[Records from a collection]
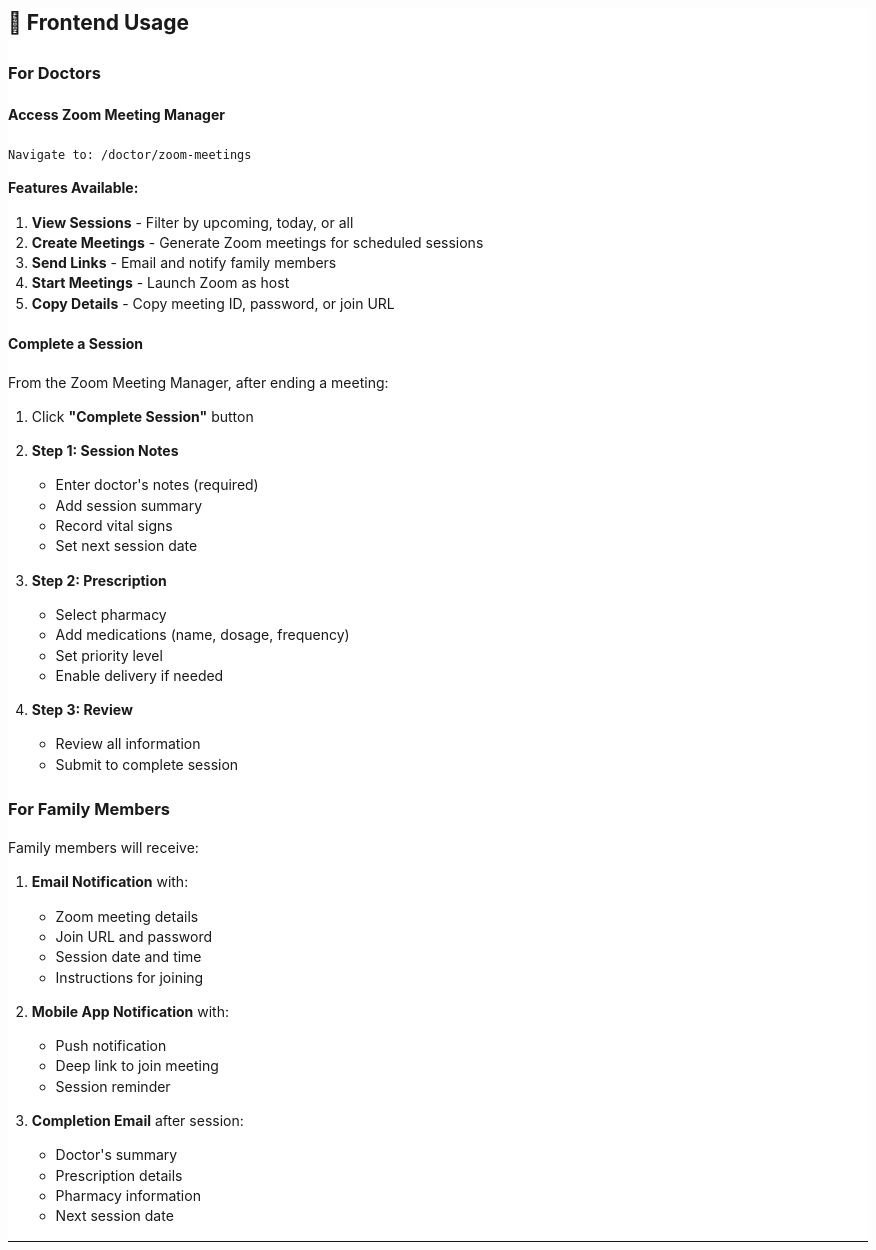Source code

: ## 🎨 Frontend Usage

### For Doctors

#### Access Zoom Meeting Manager

```
Navigate to: /doctor/zoom-meetings
```

**Features Available:**
1. **View Sessions** - Filter by upcoming, today, or all
2. **Create Meetings** - Generate Zoom meetings for scheduled sessions
3. **Send Links** - Email and notify family members
4. **Start Meetings** - Launch Zoom as host
5. **Copy Details** - Copy meeting ID, password, or join URL

#### Complete a Session

From the Zoom Meeting Manager, after ending a meeting:

1. Click **"Complete Session"** button
2. **Step 1: Session Notes**
   - Enter doctor's notes (required)
   - Add session summary
   - Record vital signs
   - Set next session date

3. **Step 2: Prescription**
   - Select pharmacy
   - Add medications (name, dosage, frequency)
   - Set priority level
   - Enable delivery if needed

4. **Step 3: Review**
   - Review all information
   - Submit to complete session

### For Family Members

Family members will receive:

1. **Email Notification** with:
   - Zoom meeting details
   - Join URL and password
   - Session date and time
   - Instructions for joining

2. **Mobile App Notification** with:
   - Push notification
   - Deep link to join meeting
   - Session reminder

3. **Completion Email** after session:
   - Doctor's summary
   - Prescription details
   - Pharmacy information
   - Next session date

---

**Work request**
What you return should match the records above word for word, minus the pictures.

**Response for this exercise**
Source code

: ## 🎨 Frontend Usage

### For Doctors

#### Access Zoom Meeting Manager

```
Navigate to: /doctor/zoom-meetings
```

**Features Available:**
1. **View Sessions** - Filter by upcoming, today, or all
2. **Create Meetings** - Generate Zoom meetings for scheduled sessions
3. **Send Links** - Email and notify family members
4. **Start Meetings** - Launch Zoom as host
5. **Copy Details** - Copy meeting ID, password, or join URL

#### Complete a Session

From the Zoom Meeting Manager, after ending a meeting:

1. Click **"Complete Session"** button
2. **Step 1: Session Notes**
   - Enter doctor's notes (required)
   - Add session summary
   - Record vital signs
   - Set next session date

3. **Step 2: Prescription**
   - Select pharmacy
   - Add medications (name, dosage, frequency)
   - Set priority level
   - Enable delivery if needed

4. **Step 3: Review**
   - Review all information
   - Submit to complete session

### For Family Members

Family members will receive:

1. **Email Notification** with:
   - Zoom meeting details
   - Join URL and password
   - Session date and time
   - Instructions for joining

2. **Mobile App Notification** with:
   - Push notification
   - Deep link to join meeting
   - Session reminder

3. **Completion Email** after session:
   - Doctor's summary
   - Prescription details
   - Pharmacy information
   - Next session date

---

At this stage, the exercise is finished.